Output the entries below word for word, stopping once the line containing "Numbers: x, y, z, sx, sy, sz, roll, pitch, yaw." is done, and omit each picture.

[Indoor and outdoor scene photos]
=== Section Start ===

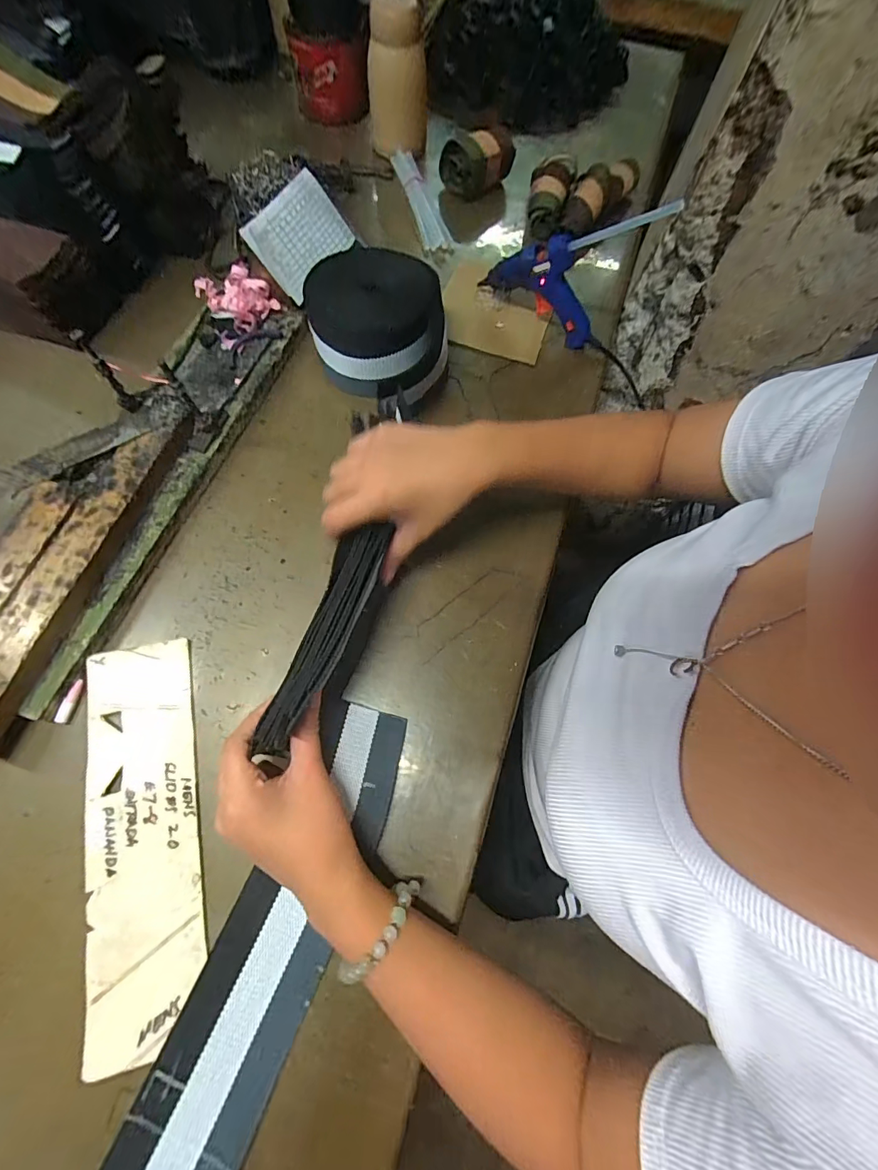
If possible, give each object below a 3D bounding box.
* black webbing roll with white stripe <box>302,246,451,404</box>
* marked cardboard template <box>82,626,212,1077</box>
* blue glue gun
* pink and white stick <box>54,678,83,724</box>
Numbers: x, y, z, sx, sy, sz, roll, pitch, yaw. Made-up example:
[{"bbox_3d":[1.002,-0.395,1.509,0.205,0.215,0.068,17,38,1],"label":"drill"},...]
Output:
[{"bbox_3d":[-0.053,-0.260,0.449,0.132,0.077,0.160,-38,75,-15],"label":"black webbing roll with white stripe"},{"bbox_3d":[-0.216,0.176,0.322,0.075,0.006,0.267,-10,71,-9],"label":"marked cardboard template"},{"bbox_3d":[0.109,-0.324,0.474,0.137,0.099,0.022,32,71,9],"label":"blue glue gun"},{"bbox_3d":[-0.294,0.093,0.347,0.007,0.006,0.034,10,69,1],"label":"pink and white stick"}]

=== Section End ===

▶ Response:
If possible, give each object below a 3D bounding box.
* black webbing roll with white stripe <box>302,246,451,404</box>
* marked cardboard template <box>82,626,212,1077</box>
* blue glue gun
* pink and white stick <box>54,678,83,724</box>
Numbers: x, y, z, sx, sy, sz, roll, pitch, yaw. Made-up example:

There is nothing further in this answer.